1 July 2010
Sports, health stats and comic relief
EDO event explored new possibilities for publishers and editorial designers
Last night was the EDO’s iPad app night at London’s St Bride Library, writes Marianne Waller.
Top and below: World Cup App for The Times by Applied Works.
It was evident that many people in the audience had used an iPad, but very few actually owned one. Perhaps the fear of the unknown was causing many of us to question whether it would be a wise purchase – that, and the price. Apple have developed an ultra-seductive, slimline piece of technology, but what can the platform do that Web and print cannot?
Jon Hill opened the evening with an informative insight into The Times’s new iPad app (see ‘What’s (first) on your iPad?’). He then teamed up with Joe Sharpe to talk us through the initial concepts for the app and explain the design challenges that the team faced. The Times wanted something that recreated the newspaper in digital form, rather than just a repetition of their website. It had to be easy to use, clear to read and hold the bulk of the printed newspaper’s content.
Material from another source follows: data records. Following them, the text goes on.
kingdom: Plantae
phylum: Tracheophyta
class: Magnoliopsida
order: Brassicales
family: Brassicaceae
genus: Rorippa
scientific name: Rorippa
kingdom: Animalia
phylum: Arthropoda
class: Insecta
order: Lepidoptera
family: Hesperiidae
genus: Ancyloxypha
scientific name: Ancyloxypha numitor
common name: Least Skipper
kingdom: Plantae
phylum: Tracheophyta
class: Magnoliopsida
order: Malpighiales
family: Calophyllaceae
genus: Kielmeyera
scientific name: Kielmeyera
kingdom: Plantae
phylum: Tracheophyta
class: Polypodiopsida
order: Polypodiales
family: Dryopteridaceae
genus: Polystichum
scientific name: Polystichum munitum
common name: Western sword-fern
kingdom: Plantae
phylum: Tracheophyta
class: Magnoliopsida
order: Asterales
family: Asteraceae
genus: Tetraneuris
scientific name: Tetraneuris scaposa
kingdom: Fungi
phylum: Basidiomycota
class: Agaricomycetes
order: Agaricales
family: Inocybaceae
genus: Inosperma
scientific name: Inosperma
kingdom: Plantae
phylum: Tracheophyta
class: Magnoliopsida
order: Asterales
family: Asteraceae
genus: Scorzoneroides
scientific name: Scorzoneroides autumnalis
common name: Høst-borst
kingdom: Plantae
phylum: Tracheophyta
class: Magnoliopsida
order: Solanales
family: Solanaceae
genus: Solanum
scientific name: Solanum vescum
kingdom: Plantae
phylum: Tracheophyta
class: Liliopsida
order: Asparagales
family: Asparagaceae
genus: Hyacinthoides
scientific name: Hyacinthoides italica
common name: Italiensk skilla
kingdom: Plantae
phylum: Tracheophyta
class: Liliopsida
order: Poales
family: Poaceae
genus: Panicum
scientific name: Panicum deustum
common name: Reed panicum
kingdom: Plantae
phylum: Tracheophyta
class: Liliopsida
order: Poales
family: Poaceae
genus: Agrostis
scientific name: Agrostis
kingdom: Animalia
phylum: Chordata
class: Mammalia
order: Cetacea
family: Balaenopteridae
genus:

They navigated through the app, showing us the different avenues and ways that you can use it. iPad apps need to work horizontally as well as vertically, an important factor when considering the grid!
Sharpe then talked about two other apps that his company has worked on, including The Times World Cup and Health of England (above and below) apps. Each one is very different and it became clear just how much thought was needed for every aspect of the app.
Jeremy Leslie concluded the event with a demo of a few other publishing apps out there, including Time Magazine, Popular Science and Wired. However, the one that stood out most for me was the Marvel app (above). I found that comics really came to life on this new platform; they were almost film-like. The whole evening highlighted many exciting possibilities for publishing media over the next few years.